§ Task to complete: Scan the records and identify every line in which the string "knee" occurs, then return those lines.

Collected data

=== Section Start ===

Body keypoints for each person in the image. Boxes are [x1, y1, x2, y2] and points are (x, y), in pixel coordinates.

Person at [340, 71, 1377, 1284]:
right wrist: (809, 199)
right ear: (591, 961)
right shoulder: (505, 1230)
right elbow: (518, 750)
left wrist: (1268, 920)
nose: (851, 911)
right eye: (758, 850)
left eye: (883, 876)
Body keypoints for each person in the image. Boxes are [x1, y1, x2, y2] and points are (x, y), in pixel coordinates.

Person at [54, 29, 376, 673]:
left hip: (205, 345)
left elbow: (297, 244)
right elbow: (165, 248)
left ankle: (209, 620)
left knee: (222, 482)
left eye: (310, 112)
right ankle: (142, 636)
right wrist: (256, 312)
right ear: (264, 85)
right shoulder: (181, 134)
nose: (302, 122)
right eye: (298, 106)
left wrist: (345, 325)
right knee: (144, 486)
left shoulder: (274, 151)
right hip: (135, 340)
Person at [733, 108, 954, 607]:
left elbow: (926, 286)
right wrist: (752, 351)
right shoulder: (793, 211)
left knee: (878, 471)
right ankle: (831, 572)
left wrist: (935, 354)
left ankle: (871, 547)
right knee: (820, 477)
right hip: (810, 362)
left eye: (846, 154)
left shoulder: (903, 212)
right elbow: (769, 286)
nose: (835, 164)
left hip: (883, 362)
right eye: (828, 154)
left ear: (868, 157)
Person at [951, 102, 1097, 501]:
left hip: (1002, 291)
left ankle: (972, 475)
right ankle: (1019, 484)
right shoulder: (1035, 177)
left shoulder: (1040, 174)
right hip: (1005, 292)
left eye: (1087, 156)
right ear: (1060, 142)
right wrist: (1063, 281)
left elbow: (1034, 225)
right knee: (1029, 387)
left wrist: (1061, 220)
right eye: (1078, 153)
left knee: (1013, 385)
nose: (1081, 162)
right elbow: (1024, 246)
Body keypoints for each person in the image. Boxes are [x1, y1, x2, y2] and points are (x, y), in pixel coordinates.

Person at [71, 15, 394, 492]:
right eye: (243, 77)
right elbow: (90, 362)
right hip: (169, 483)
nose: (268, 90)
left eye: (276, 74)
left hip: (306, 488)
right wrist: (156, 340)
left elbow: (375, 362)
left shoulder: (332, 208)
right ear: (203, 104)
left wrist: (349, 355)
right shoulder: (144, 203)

=== Section End ===

§ Answer to this exercise:
left knee: (222, 482)
right knee: (144, 486)
left knee: (878, 471)
right knee: (820, 477)
right knee: (1029, 387)
left knee: (1013, 385)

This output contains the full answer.